A single Prometheus instance has limits. Federation lets a higher-level Prometheus scrape selected metrics from downstream instances:

scrape_configs:
  - job_name: "federate"
    honor_labels: true
    metrics_path: /federate
    params:
      match[]:
        - '{job="api-server"}'
        - '{__name__=~"job:.*"}'
    static_configs:
      - targets: ["prometheus-dc1:9090", "prometheus-dc2:9090"]

For true long-term storage, use remote_write to send samples to a dedicated backend. The three major options are Thanos, Cortex/Mimir (Grafana Mimir is Cortex’s successor), and VictoriaMetrics.

remote_write:
  - url: "http://mimir-distributor:9009/api/v1/push"
    queue_config:
      max_samples_per_send: 5000
      batch_send_deadline: 5s
      max_shards: 30
    write_relabel_configs:
      - source_labels: [__name__]
        regex: "go_.*"
        action: drop

Thanos adds a sidecar to each Prometheus that uploads blocks to object storage (S3, GCS). A querier component provides a unified query interface across all Prometheus instances and historical data. Best for: multi-cluster setups where you want to keep Prometheus instances independent.
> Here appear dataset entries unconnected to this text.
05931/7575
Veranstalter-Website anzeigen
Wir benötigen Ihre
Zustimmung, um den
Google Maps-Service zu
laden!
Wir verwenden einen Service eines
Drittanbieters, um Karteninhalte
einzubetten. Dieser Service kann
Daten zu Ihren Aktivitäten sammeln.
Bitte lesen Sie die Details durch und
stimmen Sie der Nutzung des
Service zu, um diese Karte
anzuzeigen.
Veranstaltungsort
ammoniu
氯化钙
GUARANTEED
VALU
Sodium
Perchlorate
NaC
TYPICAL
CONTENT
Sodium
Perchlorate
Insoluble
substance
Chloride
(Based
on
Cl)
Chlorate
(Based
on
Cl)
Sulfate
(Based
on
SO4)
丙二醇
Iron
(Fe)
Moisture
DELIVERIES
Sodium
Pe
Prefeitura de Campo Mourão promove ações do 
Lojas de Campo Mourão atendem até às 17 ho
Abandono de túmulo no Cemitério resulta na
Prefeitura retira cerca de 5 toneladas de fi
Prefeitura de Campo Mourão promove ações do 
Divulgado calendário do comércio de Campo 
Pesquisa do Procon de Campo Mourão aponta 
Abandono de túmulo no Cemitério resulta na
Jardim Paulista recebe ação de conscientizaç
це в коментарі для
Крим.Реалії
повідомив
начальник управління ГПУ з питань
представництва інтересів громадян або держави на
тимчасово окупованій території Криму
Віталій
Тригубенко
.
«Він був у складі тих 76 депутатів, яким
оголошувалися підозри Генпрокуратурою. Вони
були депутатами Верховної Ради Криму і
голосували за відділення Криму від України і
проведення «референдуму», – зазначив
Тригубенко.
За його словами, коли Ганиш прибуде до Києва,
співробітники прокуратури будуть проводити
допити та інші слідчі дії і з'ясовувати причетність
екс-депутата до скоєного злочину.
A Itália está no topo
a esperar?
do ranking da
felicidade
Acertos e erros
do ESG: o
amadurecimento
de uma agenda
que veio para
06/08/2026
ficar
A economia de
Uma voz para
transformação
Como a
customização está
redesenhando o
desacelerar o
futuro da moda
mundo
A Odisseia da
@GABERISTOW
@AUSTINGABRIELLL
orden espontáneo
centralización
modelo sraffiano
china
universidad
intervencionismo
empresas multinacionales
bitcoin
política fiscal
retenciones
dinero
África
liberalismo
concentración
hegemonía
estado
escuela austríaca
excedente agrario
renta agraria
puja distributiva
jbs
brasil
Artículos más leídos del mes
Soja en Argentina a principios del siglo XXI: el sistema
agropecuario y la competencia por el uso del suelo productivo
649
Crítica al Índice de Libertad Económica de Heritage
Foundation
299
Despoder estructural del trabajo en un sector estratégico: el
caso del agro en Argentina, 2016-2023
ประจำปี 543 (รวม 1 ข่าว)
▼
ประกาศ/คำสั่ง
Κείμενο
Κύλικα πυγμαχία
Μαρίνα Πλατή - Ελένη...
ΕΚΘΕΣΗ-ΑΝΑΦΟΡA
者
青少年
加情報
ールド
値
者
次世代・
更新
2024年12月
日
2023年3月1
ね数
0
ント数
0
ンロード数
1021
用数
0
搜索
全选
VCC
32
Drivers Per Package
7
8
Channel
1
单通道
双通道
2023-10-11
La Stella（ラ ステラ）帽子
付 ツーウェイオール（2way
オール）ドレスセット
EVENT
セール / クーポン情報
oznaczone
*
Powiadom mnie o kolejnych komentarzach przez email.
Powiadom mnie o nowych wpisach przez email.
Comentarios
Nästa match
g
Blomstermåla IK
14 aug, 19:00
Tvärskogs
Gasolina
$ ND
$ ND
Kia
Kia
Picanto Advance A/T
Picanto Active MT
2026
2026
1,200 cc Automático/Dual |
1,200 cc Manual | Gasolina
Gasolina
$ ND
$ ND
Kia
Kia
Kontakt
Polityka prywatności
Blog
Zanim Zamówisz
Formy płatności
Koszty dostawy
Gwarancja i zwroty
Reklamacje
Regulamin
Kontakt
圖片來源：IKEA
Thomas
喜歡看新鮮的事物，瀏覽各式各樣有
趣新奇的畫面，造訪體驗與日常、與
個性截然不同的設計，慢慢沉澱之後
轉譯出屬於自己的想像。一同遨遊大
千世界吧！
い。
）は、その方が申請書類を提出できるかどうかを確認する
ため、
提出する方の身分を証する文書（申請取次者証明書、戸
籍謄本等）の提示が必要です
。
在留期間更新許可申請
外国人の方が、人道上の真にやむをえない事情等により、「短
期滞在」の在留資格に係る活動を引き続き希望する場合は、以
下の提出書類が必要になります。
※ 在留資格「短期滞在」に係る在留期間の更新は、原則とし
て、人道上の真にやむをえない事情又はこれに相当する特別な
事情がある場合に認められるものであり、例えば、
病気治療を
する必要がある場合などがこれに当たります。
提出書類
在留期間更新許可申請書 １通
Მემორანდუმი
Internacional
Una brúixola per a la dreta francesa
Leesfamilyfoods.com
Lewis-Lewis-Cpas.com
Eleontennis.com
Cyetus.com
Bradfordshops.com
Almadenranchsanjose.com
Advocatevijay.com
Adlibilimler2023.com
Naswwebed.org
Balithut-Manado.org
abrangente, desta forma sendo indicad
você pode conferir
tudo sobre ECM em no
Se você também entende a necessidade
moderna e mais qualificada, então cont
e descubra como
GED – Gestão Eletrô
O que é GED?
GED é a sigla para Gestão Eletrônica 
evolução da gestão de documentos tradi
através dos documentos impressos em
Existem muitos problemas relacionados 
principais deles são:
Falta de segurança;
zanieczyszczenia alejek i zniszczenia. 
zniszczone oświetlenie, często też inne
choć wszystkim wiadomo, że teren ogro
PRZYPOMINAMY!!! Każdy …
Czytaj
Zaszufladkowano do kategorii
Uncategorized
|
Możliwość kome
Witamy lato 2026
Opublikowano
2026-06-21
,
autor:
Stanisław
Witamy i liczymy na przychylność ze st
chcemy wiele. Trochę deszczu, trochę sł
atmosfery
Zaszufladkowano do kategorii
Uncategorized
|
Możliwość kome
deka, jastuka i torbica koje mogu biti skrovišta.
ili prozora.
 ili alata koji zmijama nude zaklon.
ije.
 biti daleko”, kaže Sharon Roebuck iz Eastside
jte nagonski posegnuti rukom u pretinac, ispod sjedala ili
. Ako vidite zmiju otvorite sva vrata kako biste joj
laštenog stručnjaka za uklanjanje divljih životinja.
Grafana Mimir is a horizontally scalable, multi-tenant TSDB. Prometheus pushes via remote_write and Mimir handles storage, compaction, and querying. Best for: large-scale centralized monitoring with strict multi-tenancy requirements.

When Prometheus Is the Right Choice#

Prometheus excels at infrastructure and application monitoring with dimensional data. It handles millions of active time series on a single instance with modest hardware. The ecosystem (exporters, alerting, Grafana integration) is unmatched.

Prometheus is not the right choice for: event logging (use Loki or Elasticsearch), distributed tracing (use Jaeger or Tempo), business analytics requiring SQL joins across metrics and other data, or situations requiring 100% accuracy of every data point (Prometheus may lose samples during scrape failures or restarts). For high-cardinality use cases like per-user metrics, consider a system built for that workload like Mimir or VictoriaMetrics from the start.